For years, radio-frequency identification (RFID) technology has been mostly used by the retail industry for the enormous benefits it brings to inventory tracking and management. For those who have ever had to scan dozens of individual barcodes in one sitting, the ability to instantly scan an entire skid full of incoming product is a big advantage.
RFID works incredibly well for these types of uses, but its drawbacks have historically kept it from being more prominent in other applications, especially when it comes to tracking shipping carts and racks in nurseries and greenhouses. One of the greatest challenges for these companies has been overcoming the costs of applying the technology in a reliable way (which makes sense when one considers just how many carts would need to be tagged in any major facility), not to mention their lack of durability and vulnerability to water, dirt, and metal.
However, as expertise in the field has grown, RFID technology has developed into something much more than it once was. Now, it is safe to say that RFID is no longer just for retail. The technology is less costly than ever, more reliable, and has overcome the environmental factors that have hindered implementation in the past.

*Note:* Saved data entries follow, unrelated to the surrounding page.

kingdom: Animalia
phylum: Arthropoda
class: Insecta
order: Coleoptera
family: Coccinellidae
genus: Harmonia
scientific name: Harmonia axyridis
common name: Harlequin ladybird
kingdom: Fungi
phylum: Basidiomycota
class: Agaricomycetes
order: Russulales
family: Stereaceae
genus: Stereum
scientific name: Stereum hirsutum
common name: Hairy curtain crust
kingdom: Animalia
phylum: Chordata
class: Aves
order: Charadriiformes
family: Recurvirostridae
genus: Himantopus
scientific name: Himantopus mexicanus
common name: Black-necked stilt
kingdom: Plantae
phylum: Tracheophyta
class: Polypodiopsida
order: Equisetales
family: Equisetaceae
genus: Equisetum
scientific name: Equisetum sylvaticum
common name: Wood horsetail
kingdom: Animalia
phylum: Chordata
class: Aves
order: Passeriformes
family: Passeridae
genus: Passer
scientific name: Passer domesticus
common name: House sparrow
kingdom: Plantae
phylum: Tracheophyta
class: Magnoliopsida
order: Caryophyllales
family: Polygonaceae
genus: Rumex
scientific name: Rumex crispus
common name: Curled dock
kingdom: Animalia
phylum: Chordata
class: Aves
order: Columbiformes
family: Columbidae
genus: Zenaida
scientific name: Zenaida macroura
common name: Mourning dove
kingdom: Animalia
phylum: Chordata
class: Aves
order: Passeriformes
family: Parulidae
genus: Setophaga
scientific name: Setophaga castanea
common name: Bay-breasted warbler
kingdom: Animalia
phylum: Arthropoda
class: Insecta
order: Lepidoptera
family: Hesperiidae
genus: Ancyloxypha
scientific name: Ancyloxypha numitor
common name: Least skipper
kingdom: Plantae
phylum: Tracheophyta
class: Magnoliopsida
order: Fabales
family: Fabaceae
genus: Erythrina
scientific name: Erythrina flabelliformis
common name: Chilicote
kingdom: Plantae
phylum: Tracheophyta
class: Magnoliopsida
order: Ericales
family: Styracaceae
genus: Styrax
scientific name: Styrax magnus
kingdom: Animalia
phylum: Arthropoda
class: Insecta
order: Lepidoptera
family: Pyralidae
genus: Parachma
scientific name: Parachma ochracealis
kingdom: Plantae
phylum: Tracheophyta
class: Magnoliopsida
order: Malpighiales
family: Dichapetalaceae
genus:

Tracking Cart Data in Transit
The biggest difficulties of tracking carts come from the fact that, usually, there are thousands of them, which makes them difficult to manage. Once the carts are loaded with product and shipped out, it’s almost impossible to get an update on their location and reliable proof of delivery, or to perform an audit on lost carts. Once the truck leaves, you’re basically blind until it comes back. The fundamental goal of cart tracking, therefore, is to help you determine where the carts are, who had them last, what truck they were placed in, and ultimately, where they ended up.
RFID technology can give you this information by allowing you to collect data while the shipment is still in transit. Here’s how it works: RFID tags are affixed to the carts, which are then loaded into a shipping truck equipped with GPS-enabled RFID readers. Every few minutes, these readers will scan each cart in the truck simultaneously. When this happens, the data is wirelessly sent to a back-end software platform that automatically logs each cart’s GPS coordinates along with a time and date stamp. When a cart is dropped off and stops appearing in the scan logs, finding it is simply a matter of comparing its last known location and timestamp with its closest delivery report.
Overcoming Environmental Factors
Past iterations of RFID tags — the ones most people are familiar with — have been thin, and not particularly durable, sticker-like objects that you’d sooner find stuck to the inside of a DVD case than attached to a piece of heavy equipment. They were easily degraded by dirt and water, and the already short-range radio waves they emitted would be blocked and distorted by metal, making them a less-than-ideal option for implementing a cart-tracking solution in a greenhouse or nursery, where these hindrances are unavoidable.
Modern-day RFID tags are a different story. They are more durable, last longer, and are resistant to water and dirt, making them far more useful for a nursery or greenhouse environment. Just as important though, they emit stronger, further-reaching radio signals that won’t be rendered useless when attached to a metal cart. Some early attempts at RFID cart tracking involved the use of special mounts or flags that suspended the tag off the cart just enough to eliminate metal interference, but they would leave the tag insecurely fastened and would need to be delicately worked around. Today, ruggedized RFID tags are bolted directly on to a metal cart without any loss in performance, allowing them to be read more easily and consistently than ever.
Lowering the Cost of Ownership
As certain technologies advance, they generally become cheaper to own, and RFID is no different. The cost of the tags themselves has lowered, of course, but that is just the beginning. A well-implemented RFID system will not only cut costs, but eventually give you a return on your investment.
Let’s say a facility loses track of 100 carts per year. If the carts cost $400 each, then the result is a $40,000 annual loss. An RFID solution that finds and retrieves those lost carts nullifies that loss. Alsoremember: Because carts are usually not retrieved immediately after a shipment, it is not uncommon for a facility to keep an inflated inventory of carts to account for predicted losses. If these losses are eliminated, then the need to maintain this inflated inventory is eliminated, too, saving money overall.
Finally, because of the massive increase in the average lifespan of an RFID tag, they barely ever need to be replaced. Instead, the tags now last through the entire life of the cart. This eliminates not only the monetary investment of purchasing new tags, but also the time investment required to re-tag thousands of carts.